▸ Given passage:

::::::::

Learnings integrating jmxtrans

Introduction

When discussing monitoring through metrics, two extremes come to mind:

Metrics that are easily available with minimal efforts, such as infrastructure metrics for load balancers, databases, Kubernetes, etc. Simply flip a switch in your cloud provider and start receiving the data.
Metrics that require changes to the application code to emit business metrics through libraries, such as instrumentation using Micrometer or OpenTelemetry.

Enabling infra metrics is easy and provides sufficient data to get started. Instrumenting business metrics provides valuable insights, although it requires buy-in from multiple teams. Development and Product teams also need to agree on metrics to emit with a common framework. This option also has maintenance overheads, as every line of code counts, especially when building a calculator.

Drop-in agents are libraries you include in your code to monitor your application's performance. They're somewhere between the two extremes we talked about before. They usually belong to a specific vendor, like NewRelic or Datadog, and often fall under the category of Application Performance Management (APM). Recent projects, such as OpenTelemetry, are doing a great job of ensuring interoperability between open and commercial metric formats. This is helping democratize agent-based metric collection.

JMX

One example of a lightweight agent-like scenario that was ahead of its time is JMX (Java Management Extensions). JMX is a specification for monitoring Java applications. It offers the benefits of open source, ease of JVM monitoring without the overhead of changing any application code, and the flexibility to provide application-specific metrics, should you choose to instrument your code.

JMX was introduced in Java 1.5, which was released on September 30, 2004. At that time, today’s defacto monitoring solutions like Prometheus, OpenTelemetry did not exist, and the industry relied on tools like Nagios and Icinga for monitoring.

JMX provides the user with a Remote Management layer to build client-side tooling. The open-source community developed useful client-side visualization tools that connected to a specific port to obtain JVM metrics and provided a UI to visualize those metrics, such as JConsole and VisualVM.

::::::::

▸ Written problem A: According to the jmxtrans article, which Java version introduced JMX?
▸ Written problem B: Reproduce the passage of the jmxtrans article starting at "JMX was introduced" and ending at "JConsole and VisualVM.", word for word.
The listing after this is not needed for any of the work here.

▸ Data listing:

::::::::

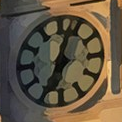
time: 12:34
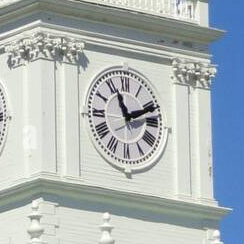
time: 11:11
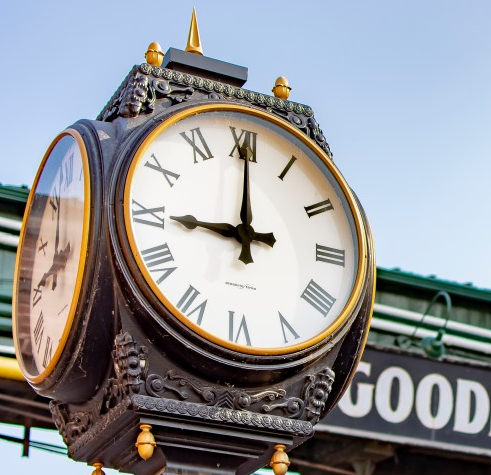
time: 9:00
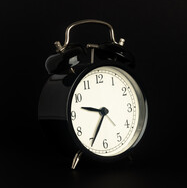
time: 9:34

::::::::

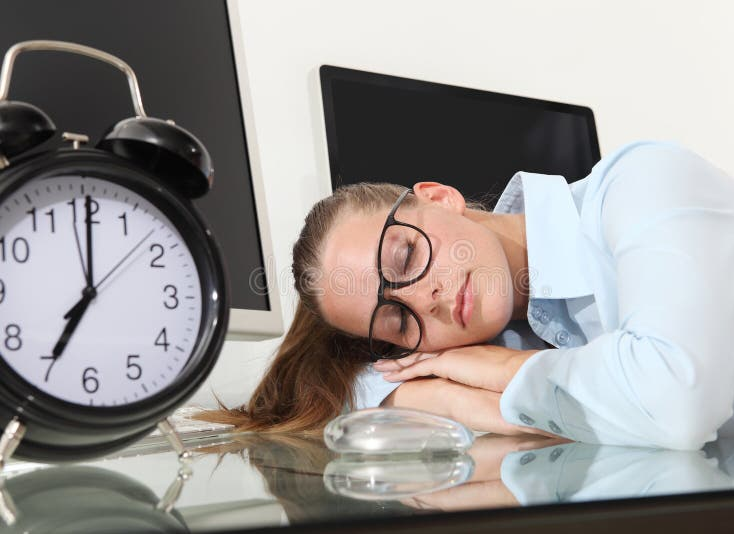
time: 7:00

::::::::

▸ Complete answer A: Java 1.5

▸ Complete answer B:
JMX was introduced in Java 1.5, which was released on September 30, 2004. At that time, today’s defacto monitoring solutions like Prometheus, OpenTelemetry did not exist, and the industry relied on tools like Nagios and Icinga for monitoring.

JMX provides the user with a Remote Management layer to build client-side tooling. The open-source community developed useful client-side visualization tools that connected to a specific port to obtain JVM metrics and provided a UI to visualize those metrics, such as JConsole and VisualVM.